━━━ SOURCE DATA

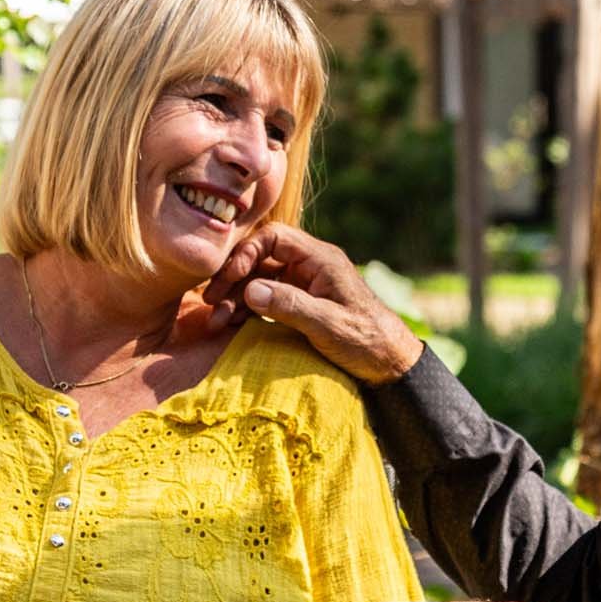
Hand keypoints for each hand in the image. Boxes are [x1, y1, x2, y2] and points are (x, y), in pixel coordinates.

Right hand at [201, 223, 424, 384]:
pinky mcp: (300, 304)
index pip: (274, 238)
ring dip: (235, 299)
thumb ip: (290, 305)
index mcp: (320, 260)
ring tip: (215, 322)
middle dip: (233, 279)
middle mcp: (309, 267)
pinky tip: (229, 325)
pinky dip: (246, 311)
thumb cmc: (366, 340)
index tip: (230, 278)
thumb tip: (251, 289)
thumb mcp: (328, 324)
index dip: (247, 253)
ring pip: (259, 282)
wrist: (390, 363)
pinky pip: (265, 300)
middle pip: (261, 260)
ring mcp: (304, 286)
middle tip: (210, 301)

━━━━━━

* **PROBLEM**
Give back the listing unchanged. Strip out the pictures.

* **WRITTEN SOLUTION**
Hand keypoints for each hand in the image. Boxes are [x1, y1, x2, y2] and points are (x, y), in pixel coordinates.

Right hand at [201, 223, 424, 384]:
pinky mcp: (300, 304)
index pip: (274, 238)
ring dip: (235, 299)
thumb ip: (290, 305)
index mcp: (320, 260)
ring tip: (215, 322)
middle dip: (233, 279)
middle mcp: (309, 267)
pinky tip: (229, 325)
pinky dip: (246, 311)
thumb cmc: (366, 340)
index tip: (230, 278)
thumb tip: (251, 289)
thumb mcp: (328, 324)
index dip: (247, 253)
ring pip: (259, 282)
wrist: (390, 363)
pinky pip: (265, 300)
middle pip: (261, 260)
ring mcp: (304, 286)
middle tip: (210, 301)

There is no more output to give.